REDEAUSZUG ::
+ + + + + + +
Nach Jahren des Verfalls ist das weltweit einzigartige Ensemble glanzvoll wiedererstanden für mich in der Tat einer der bedeutendsten Kandidaten für das UNESCO-Weltkulturerbe. Das wäre dann die fünfte UNESCO-Weltkulturerbe-Stätte in Sachsen-Anhalt, das schon jetzt in dieser Hinsicht an vorderster Stelle in Deutschland liegt!
Der Bund ist und bleibt ein verlässlicher Partner der Franckeschen Stiftungen. Mein Haus fördert sie jährlich mit 822.000 Euro, über 5,2 Millioen Euro sind bislang in die Sanierung geflossen und es werden noch mehr. Erst vor drei Wochen habe ich entschieden, dass 275.000 Euro für Sanierungsarbeiten am historischen ehemaligen Kinderkrankenhaus zur Verfügung gestellt werden immerhin geht es um das älteste seiner Art weltweit!
Nicht zu vergessen: Die Kulturstiftung des Bundes hatte jahrelang in den historischen Räumen der Frankeschen Stiftungen Unterkunft gefunden, bis sie ihr neues Domizil auf dem Areal beziehen konnte, das im Oktober letzten Jahres durch die Bundeskanzlerin und uns, lieber Herr Haseloff, eingeweiht wurde.
Meine Damen und Herren,
der Bund unterstützt Sachsen-Anhalt jedes Jahr durch die Förderung so unterschiedlicher Einrichtungen wie das Händel-Haus in Halle, die Gedenkstätte Deutsche Teilung Marienborn, die Stiftung Luthergedenkstätten, das Gartenreich der Kulturstiftung Dessau-Wörlitz oder das Bauhaus Dessau. Zudem hat die auch international überaus angesehene Koordinierungsstelle für Kulturgutverluste ihren Sitz in Magdeburg.
Mir ist bewusst, dass ein so reiches kulturelles Erbe wie in Sachsen-Anhalt auch eine Bürde sein kann. Doch es kann das falsche Signal sein, in Krisenzeiten im Bereich der Kultur an Kürzungen zu denken. Der Abschlussbericht des 2011 in Sachsen-Anhalt eingesetzten Kulturkonvents bestätigt, was ich immer wieder betone: Es kann keine Frage sein, ob wir uns eine umfangreiche öffentlich finanzierte Kulturinfrastruktur weiterhin leisten können wir müssen es sogar!
Kulturelles Erbe schafft Identität, es gibt uns Heimatgefühl und bildet gleichzeitig die Basis, mit der wir anderen Kulturen begegnen. Die kulturelle Vielfalt in Deutschland ist ein Teil unseres historischen Erbes, das wir pflegen müssen.
Gerade das Vorbild August Hermann Franckes macht uns allen deutlich, dass Kultur und Bildung die Weichen für die Zukunft der Gesellschaft stellen. Ich wünsche der Wanderausstellung über diesen visionären Reformer als ein Aushängeschild für unsere Kulturnation viel Erfolg!
+ + + + + + +
Gespeicherte Einträge:
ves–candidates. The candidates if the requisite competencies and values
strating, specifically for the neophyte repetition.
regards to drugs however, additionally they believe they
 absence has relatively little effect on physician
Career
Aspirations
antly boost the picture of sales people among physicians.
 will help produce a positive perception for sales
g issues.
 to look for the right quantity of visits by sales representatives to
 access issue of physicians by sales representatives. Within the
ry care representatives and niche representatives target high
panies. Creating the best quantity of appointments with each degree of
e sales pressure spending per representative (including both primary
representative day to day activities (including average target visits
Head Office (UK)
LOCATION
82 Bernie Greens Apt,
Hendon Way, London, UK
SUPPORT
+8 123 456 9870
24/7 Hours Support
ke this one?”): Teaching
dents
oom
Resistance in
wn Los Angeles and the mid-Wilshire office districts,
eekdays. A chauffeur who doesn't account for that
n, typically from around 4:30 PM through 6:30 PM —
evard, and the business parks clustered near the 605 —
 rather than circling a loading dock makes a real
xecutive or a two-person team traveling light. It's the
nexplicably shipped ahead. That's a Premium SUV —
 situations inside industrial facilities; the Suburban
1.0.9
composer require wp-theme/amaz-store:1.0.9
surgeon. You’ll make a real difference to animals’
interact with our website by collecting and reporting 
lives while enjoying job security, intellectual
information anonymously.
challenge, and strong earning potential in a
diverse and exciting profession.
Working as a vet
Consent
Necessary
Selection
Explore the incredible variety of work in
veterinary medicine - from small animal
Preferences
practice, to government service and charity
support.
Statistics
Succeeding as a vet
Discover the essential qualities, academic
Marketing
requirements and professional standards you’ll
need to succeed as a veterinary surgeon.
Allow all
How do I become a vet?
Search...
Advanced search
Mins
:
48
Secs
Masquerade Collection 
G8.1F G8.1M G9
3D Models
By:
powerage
+ + + + + + +
AUFGABE A ::
Gib den Teil des Redeauszugs wörtlich wieder, der mit den Worten „Gerade das Vorbild“ beginnt und mit „Kulturnation viel Erfolg!“ schließt.
AUFGABE B ::
In welcher Stadt hat die Koordinierungsstelle für Kulturgutverluste laut dem Redeauszug ihren Sitz?
Das Material wird für die Bearbeitung nicht gebraucht.

AUFGABENERGEBNIS A ::
Gerade das Vorbild August Hermann Franckes macht uns allen deutlich, dass Kultur und Bildung die Weichen für die Zukunft der Gesellschaft stellen. Ich wünsche der Wanderausstellung über diesen visionären Reformer als ein Aushängeschild für unsere Kulturnation viel Erfolg!

AUFGABENERGEBNIS B ::
In Magdeburg.